As you're seeing, understanding the IO, understanding the parts and pieces, and really understanding the protocols and what the protocol limitations are. Understanding that you’re looking at a BACnet rooftop points list and realizing that these are all AI's, and those are read-only points, so the likelihood of us being able to control this because it doesn't have any AV or AOs is unlikely. So, this is a red flag I need to raise up.
These are things that come with time and experience. Fortunately, when you've experienced this once, then you pretty much carry that knowledge forward with every design you’ll do. That's why I say it doesn't require as much OJT as it does. You can augment this by establishing this core knowledge.
In addition to this, the next thing I'll point out, that is really underappreciated with design is, proper electrical details and proper panel layouts. Not everyone has a panel shop, so having a designer who is able to go into CAD, or whatever you're using, and do panel layouts at scale, so that they can be built, that's super helpful. Additionally, being able to build out electrical details, so that the electrician literally just has to follow the electrical detail in the design submittal, is also an incredibly valuable skill.
So, you have all of this submittal creation knowledge that requires IT, BAS and HVAC skills, as well as some electrical skills.

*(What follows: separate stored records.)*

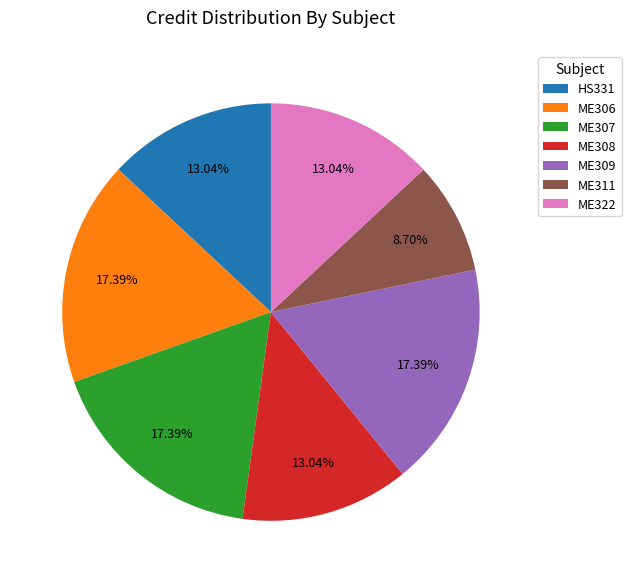

What percentage is the HS331 slice, to the nearest percent?

13%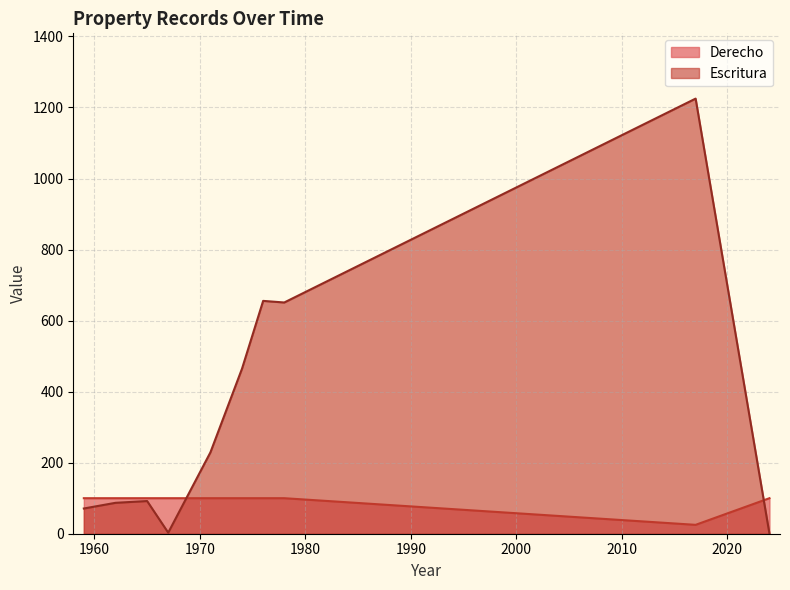

List the series in order of their overall mean, lowest first.

Derecho, Escritura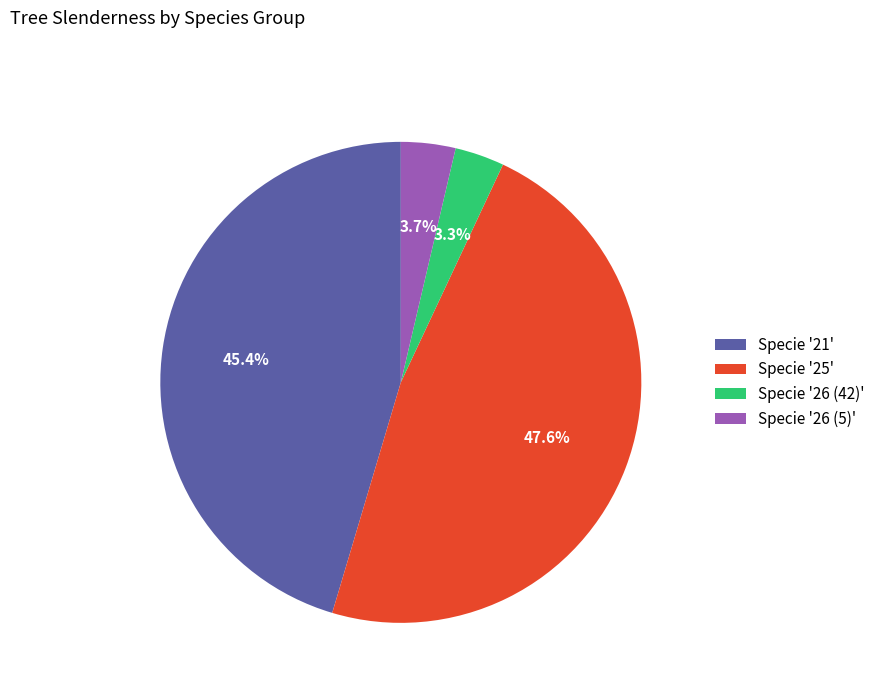

Is there any slice that represents more than half of the pie?

No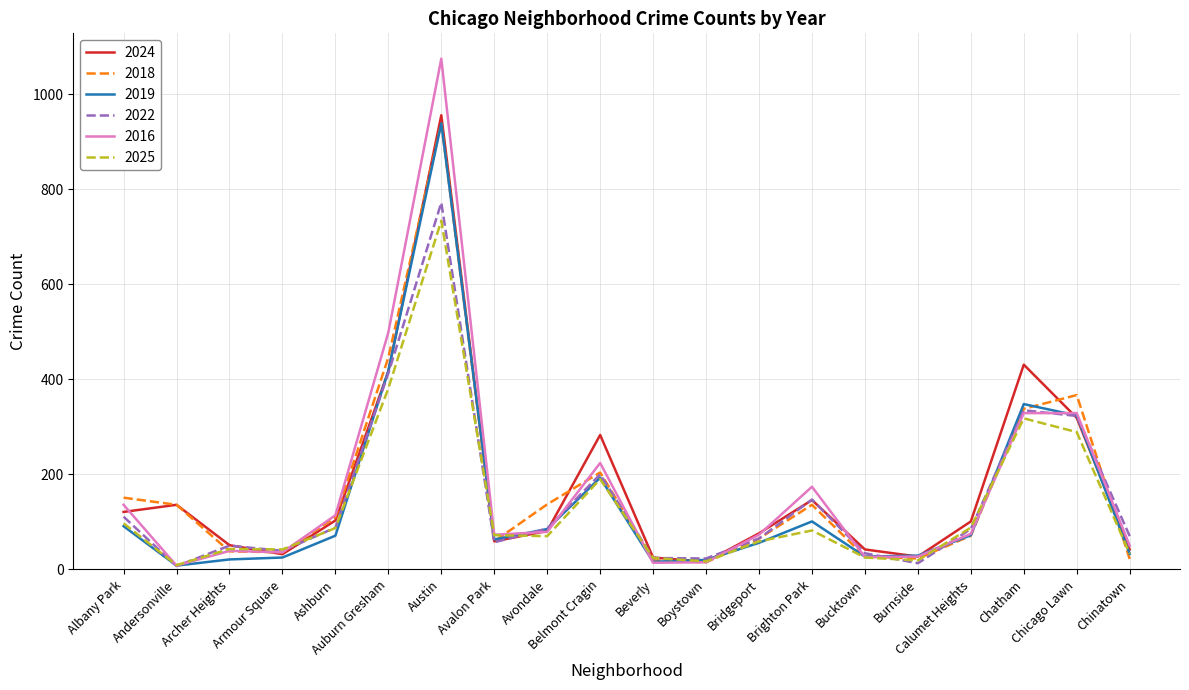

The value of 2016 at Avondale is 24. True or false?

False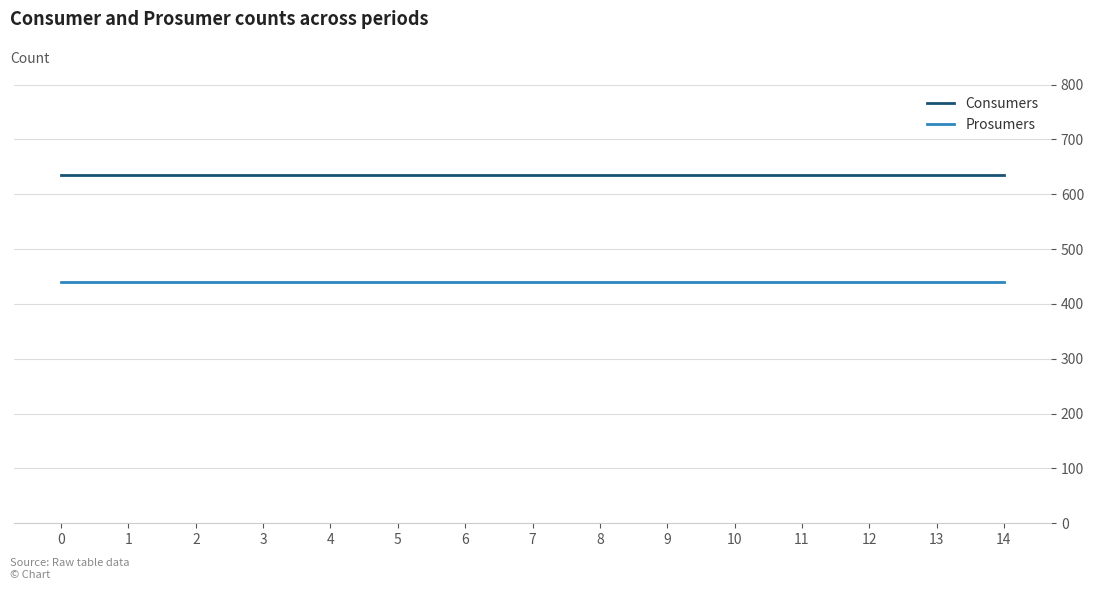

What is the spread (max minus min) of values at 6?

195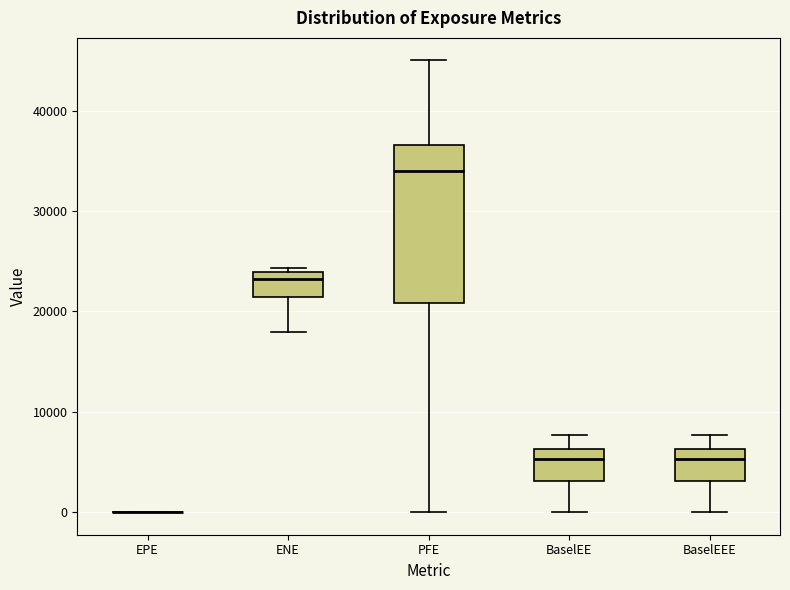

Reading left to right, transcribe this box plot: for each box, give where its median line is, the range the box spans, and where its two whiskers end, as read against the y-axis. The values are not printed on the chart, so give them approximately, as read against the axis.

EPE: box collapsed to a line at 0, whiskers 0 to 0
ENE: median 23000, box 21000 to 24000, whiskers 18000 to 24000 (just above the box's upper edge)
PFE: median 34000, box 21000 to 37000, whiskers 0 to 45000
BaselEE: median 5000, box 3000 to 6000, whiskers 0 to 8000
BaselEEE: median 5000, box 3000 to 6000, whiskers 0 to 8000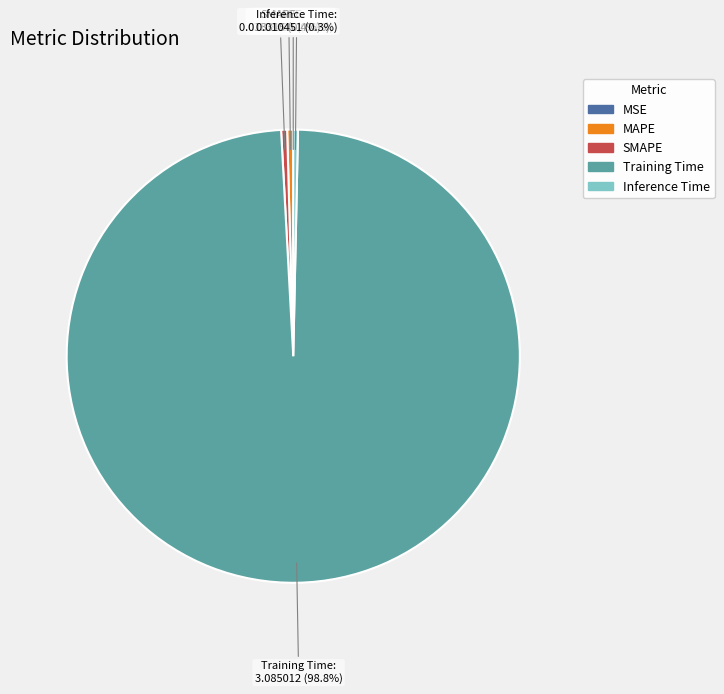

True or false: MAPE accounts for 12% of the total.

False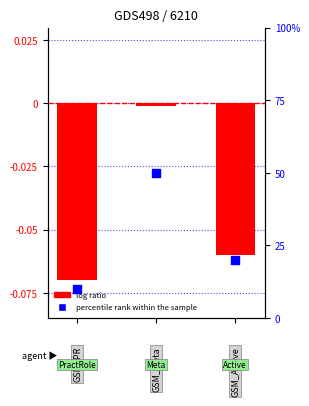

Which series reaches the minimum Y coordinate?

log ratio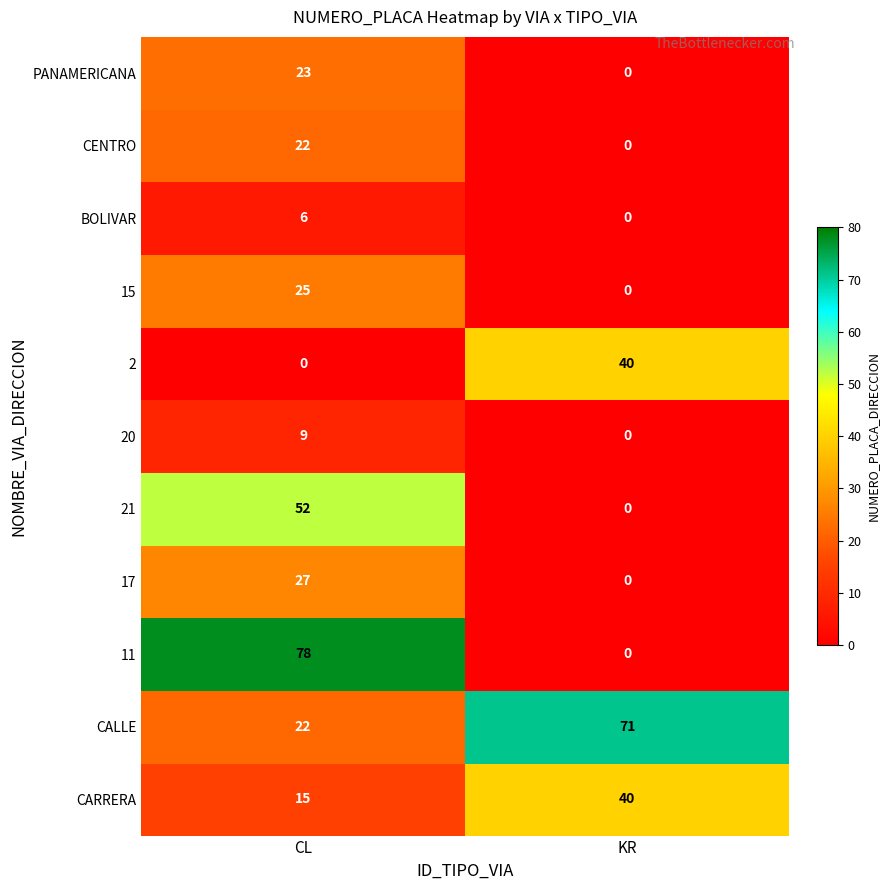

Is it true that CARRERA equals 20 at CL?

False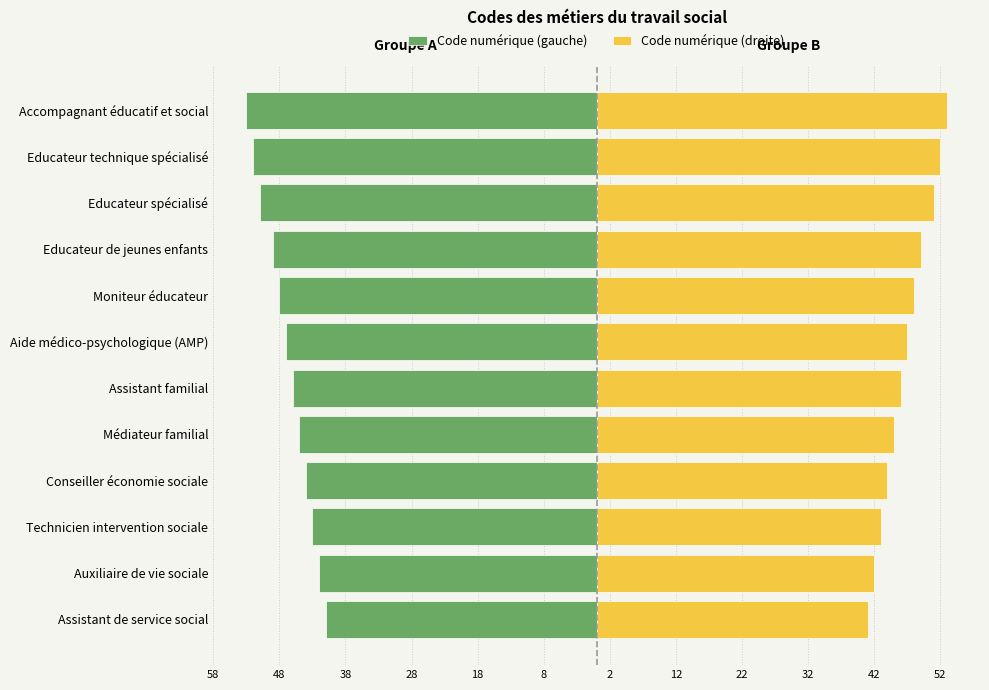

How many distinct data groups are displayed?

2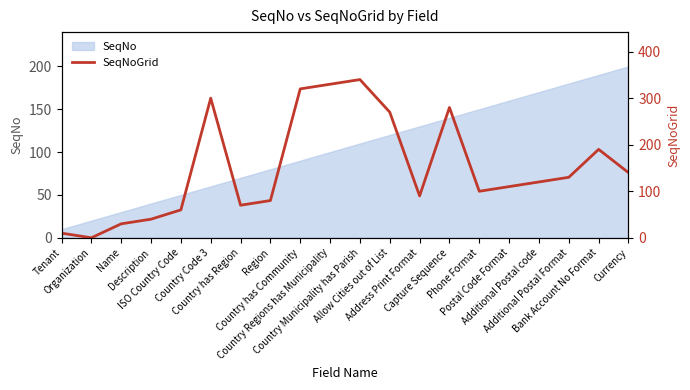

Where is the data nearest to the value 170?

Bank Account No Format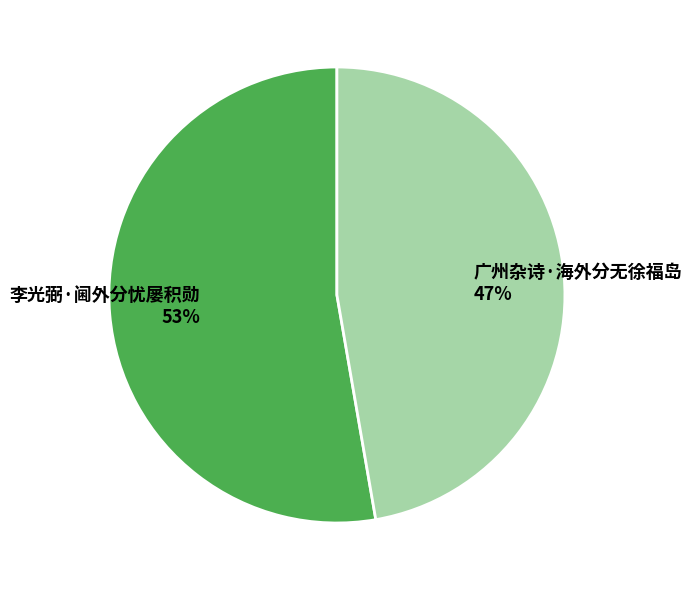

The 广州杂诗·海外分无徐福岛 slice represents 53% of the pie. True or false?

False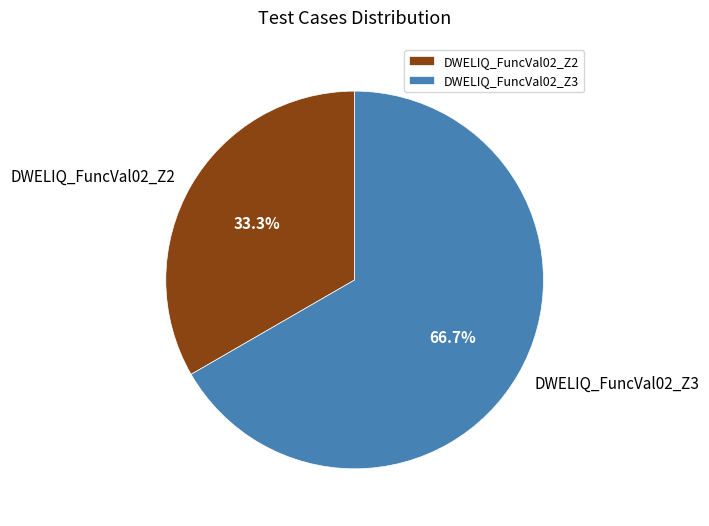

To the nearest percent, what is the combined percentage of DWELIQ_FuncVal02_Z2 and DWELIQ_FuncVal02_Z3?

100%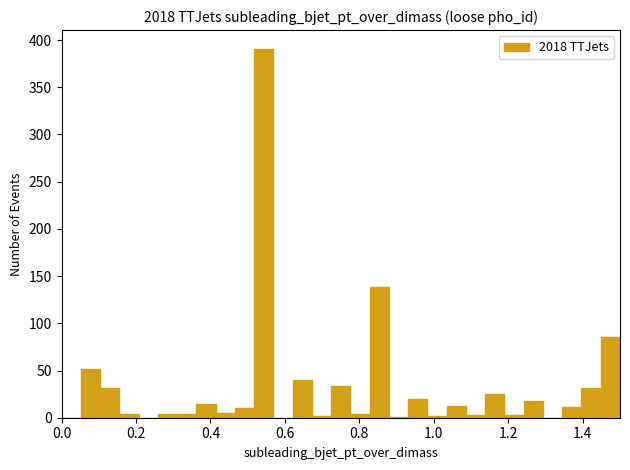

Around what value on the x-axis is the tallest bar? Give the approximate position of its centre, as read against the axis.

0.54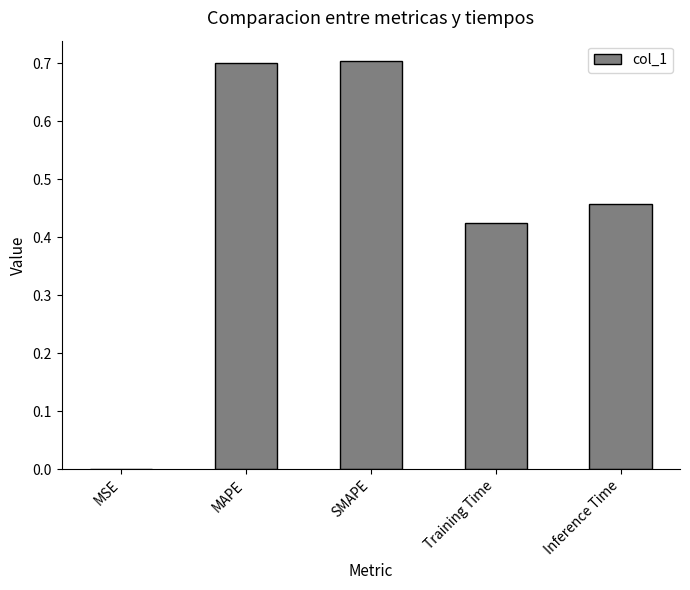

The chart shows a value of 0.7 at SMAPE. True or false?

True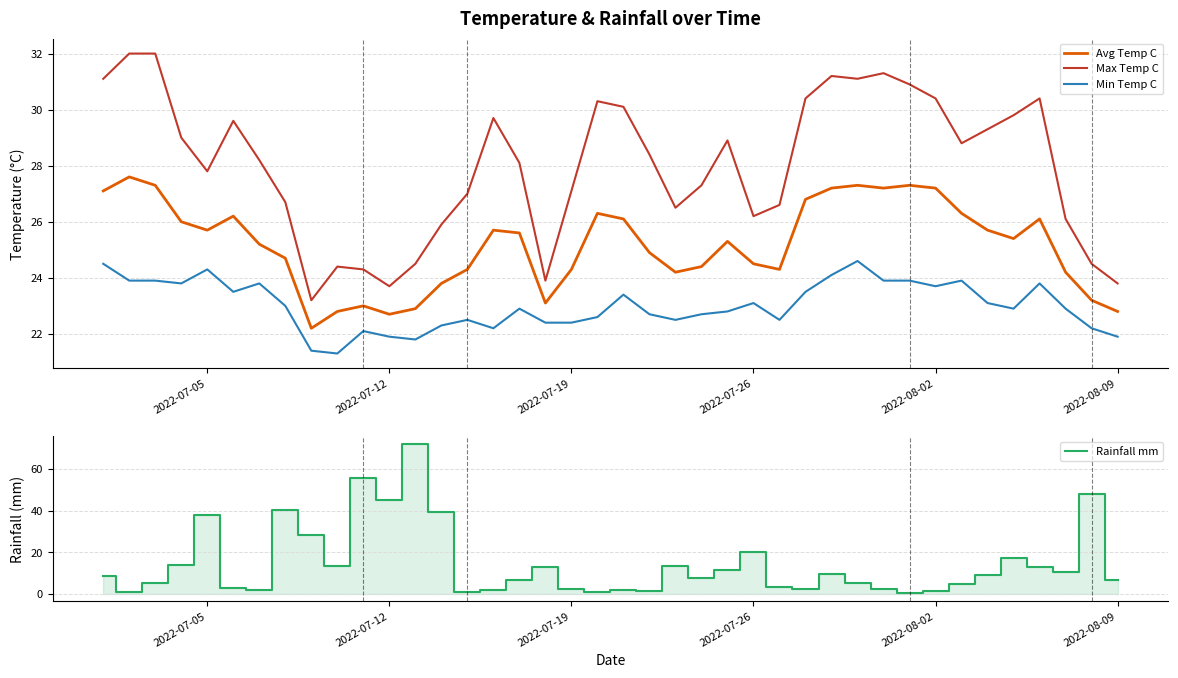

Which series has the largest total across all categories?

Max Temp C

Then you have designers being asked to do graphics, being asked to do things with point layouts and reporting, and stuff like that. In those cases, this is where you need to lean more heavily on the BAS knowledge. That’s one of the reasons I see technicians move into the designer role, because they have that basic graphic setup knowledge, they have that basic, reporting setup knowledge. That doesn't necessarily require the skill level of a BAS programmer, but at the same time, it requires a higher skill level than a BAS technician.
So how do you get this kind of role? What can you do? While you could go in as a BAS technician, which I highly recommend, and then move into a designer role, I feel like having at least six months of field experience really just makes you appreciate what the design conditions are for the sites that you're going to be designing systems for.
So, you can appreciate the sensitivities to, “Just because I can do a single trunk from a supervisory device that's 5000 feet long, does not mean that that is necessarily the best layout. It may make more sense for me to have a couple more supervisory devices and significantly shorter runs. That may even be something I want to bring up to the salesperson who's saying, “Hey, it's a one-story building, so you could put a single supervisory device in there and just run a big circle loop.” Yeah, maybe you can do that, but that introduces points of failure, that introduces complexities. It may just be easier to do four supervisory devices, one in each corner.
This is stuff you only really start to pick up if you're out there in the field, doing this on a day-to-day basis. Then, you start to appreciate and say, “That's why I should do this. That's why I should have these kinds of layouts with my supervisory devices.”
So, how do you get this role? Like I said, you can begin as a technician, but we have had a lot of people who come out of school with electrical engineering or mechanical engineering degrees, and they go through our designer path. Then they get hired by companies or companies would rather hire them and then put them through the designer path. That is how they get placed.
The same rules apply on how to use LinkedIn to connect to owners or managers of the specific company you want to get hired by. I went into greater detail about this in my last post, so be sure to check that out. But I encourage you, don't try to just get through HR screenings. It's a lot easier to go directly to the hiring manager.